Bashing the United Nations seldom fails as an applause line for Republican presidential candidates.
Mitt Romney says the U.N. too often becomes a forum for tyrants when it should promote democracy and human rights. Newt Gingrich pledges to take on the U.N.’s “absurdities.” Herman Cain says he would change some of its rules. Rick Perry says he would consider pulling the United States out of the U.N. altogether.
All that U.N. bashing has raised questions about whether a Republican victory could strain the relationship between the United Nations and its host country, the United States.
President Obama’s Democratic administration considers the U.N. critical to the country’s interests, while Republicans traditionally have been disenchanted with the world body over America’s inability to reliably win support for its positions. It doesn’t help that U.N. members often criticize American policies, especially as they relate to Israel and the Palestinians.
That was reinforced last month when the U.N. cultural agency voted to approve a Palestinian bid for full membership in that body, and the U.S. responded by cutting off funding.
Yet history shows that any American president learns to get along with the United Nations “simply because there’s a lot of stuff the U.N. does that is useful to the United States,” said David Bosco, who writes the Multilateralist blog for Foreign Policy magazine.
Case in point: Even the harshest American critics were silent earlier this month when the U.N.’s nuclear watchdog concluded that Iran was probably developing nuclear arms.
Mr. Bosco, also an assistant professor at American University’s School of International Service, noted that the Republican administration of George W. Bush supported a major expansion in U.N. peacekeeping despite regular sniping about the world body.
But the relationship wasn’t a smooth one. Tensions ran high between the U.S. and the world body during the Bush presidency, especially when outspoken John R. Bolton was the U.S. ambassador.
U.N. officials have declined to comment on the possibility that a Republican win could strain the United Nations’ relationship with the U.S.
“The United States is an important state at the United Nations, and we would expect that relationship would continue under any administration,” said Martin Nesirky, spokesman for U.N. Secretary-General Ban Ki-moon.
The presidential race has been dominated by the economy and other domestic issues, but foreign affairs are taking on greater importance and will be the subject of a debate by the Republican candidates Tuesday, giving them another chance to air their views on the U.N.

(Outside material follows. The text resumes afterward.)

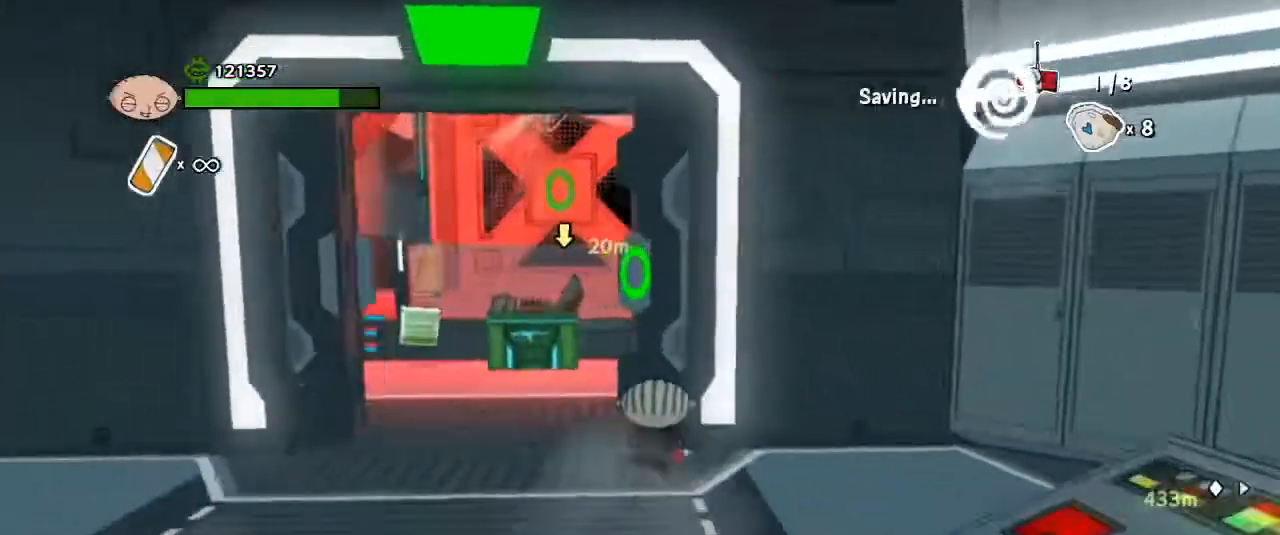
{"keys": ["w"], "mouse": [], "events": []}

Mr. Cain says he has read and admires Mr. Bolton’s foreign-policy views, which are highly critical of the United Nations. But the former ambassador to the U.N. said Friday he has not endorsed any of the candidates.
One of the loudest U.N. critics among the candidates is Mr. Perry, the Texas governor who has recently slipped in the polls. “I think it’s time for us to have a very serious discussion about defunding the United Nations,” he declared in October.
Mr. Romney, a former Massachusetts governor, said in 2007 that U.N. failures were “simply astonishing,” but he has been more measured during the current campaign.
U.N. supporters say that when the candidates bash the world organization, they are simply playing to the most conservative Republicans: the primary voters and caucus-goers needed early in the electoral contest.
“My sense is that if any of them were to be elected president, they would quickly realize that the U.N. serves American interests,” said Peter Yeo, vice president for public policy of the U.N. Foundation, a nonprofit organization that supports the world body’s work.